Não temos tempo para alongar tanto, mas é certo que a estratégia da campanha foi aproximar-se dos cristãos para combater o dito Estado ateu no seu alegado descompromisso com os valores morais. Fácil localizar neste eleitorado uma empáfia religiosa que diz ser natural que as minorias se submetam ao poder da maioria. Sendo a maioria cristã, dizem eles, é legítimo o ordenamento social/político a partir dos valores da família cristã.

Estaria Deus devidamente sequestrado para cumprir a função de cabo eleitoral do Jair Messias Bolsonaro?

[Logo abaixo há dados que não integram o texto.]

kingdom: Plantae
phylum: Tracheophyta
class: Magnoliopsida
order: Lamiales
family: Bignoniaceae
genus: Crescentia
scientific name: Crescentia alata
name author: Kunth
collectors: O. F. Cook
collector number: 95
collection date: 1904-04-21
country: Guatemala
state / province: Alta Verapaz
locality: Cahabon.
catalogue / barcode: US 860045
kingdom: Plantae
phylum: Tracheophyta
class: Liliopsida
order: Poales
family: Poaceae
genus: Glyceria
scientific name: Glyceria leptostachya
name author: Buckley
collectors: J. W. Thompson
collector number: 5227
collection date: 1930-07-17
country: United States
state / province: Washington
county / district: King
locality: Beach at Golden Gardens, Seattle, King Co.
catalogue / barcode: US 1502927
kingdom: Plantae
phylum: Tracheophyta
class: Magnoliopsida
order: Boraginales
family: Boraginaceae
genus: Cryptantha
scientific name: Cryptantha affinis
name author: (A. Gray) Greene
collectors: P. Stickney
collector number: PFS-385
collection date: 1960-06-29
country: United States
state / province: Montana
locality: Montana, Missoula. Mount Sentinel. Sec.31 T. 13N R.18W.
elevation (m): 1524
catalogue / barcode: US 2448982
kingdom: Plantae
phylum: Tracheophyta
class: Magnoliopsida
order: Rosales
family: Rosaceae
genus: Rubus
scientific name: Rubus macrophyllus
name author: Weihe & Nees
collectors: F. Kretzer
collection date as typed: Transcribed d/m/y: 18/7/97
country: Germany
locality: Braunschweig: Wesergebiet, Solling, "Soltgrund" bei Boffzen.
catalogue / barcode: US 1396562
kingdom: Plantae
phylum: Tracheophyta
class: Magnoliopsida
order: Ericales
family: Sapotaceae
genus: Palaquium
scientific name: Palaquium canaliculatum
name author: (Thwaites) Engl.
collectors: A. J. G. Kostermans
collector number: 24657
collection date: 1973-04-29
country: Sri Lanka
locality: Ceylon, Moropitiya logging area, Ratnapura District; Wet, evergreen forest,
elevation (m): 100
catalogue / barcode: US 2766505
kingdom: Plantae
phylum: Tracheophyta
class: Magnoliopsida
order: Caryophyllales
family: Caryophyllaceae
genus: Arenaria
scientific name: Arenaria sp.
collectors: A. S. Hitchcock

O candidato Fernando Haddad precisou correr atrás desse eleitorado. No primeiro turno, o prejuízo foi grande. Fake News sobre o famigerado “kit gay” correram tanto nas redes sociais como nos espaços das igrejas. Mesmo com todos os esclarecimentos e provado a falsidade do boato, cristãos continuam a compartilhar memes e a produzirem posts com farta citação bíblica para caracterizar as aberrações dos “petralhas”.

O fato é que a campanha do Haddad buscou aproximação dos chamados cristãos progressistas, sejam dos remanescentes fiéis da Teologia da Libertação na Igreja Católica, sejam de grupos e líderes independentes das Igrejas Evangélicas.

Assim como mulheres no país se reuniram para dizer #EleNão, muitos cristãos se reuniram em coletivos para apontar as contradições entre a macheza do Bolsonaro e a mensagem da graça e misericórdia de Deus encarnada por Jesus.

Os discursos dos apoiadores cristãos do Haddad foram no sentido de desautorizar o messianismo político representado pela candidatura do Bolsonaro. Foram bem mais reativos do que propositivos.

A tônica do PT logo no início do segundo turno foi responder à pressão para que fizesse uma autocrítica. Marina Silva (Rede) declarou no dia 22.10.19 o seu voto crítico no Haddad. Lembrar que Marina é evangélica e parcela do seu eleitorado vem desse seu vínculo religioso. Diante do resultado eleitoral surpreendentemente fraco da Marina – 1,00 % (1.074.538 votos) – pergunta-se para onde migrou o seu eleitorado. Lembrar que em 2010 obteve 19% dos votos e em 2014 ampliou para 21%.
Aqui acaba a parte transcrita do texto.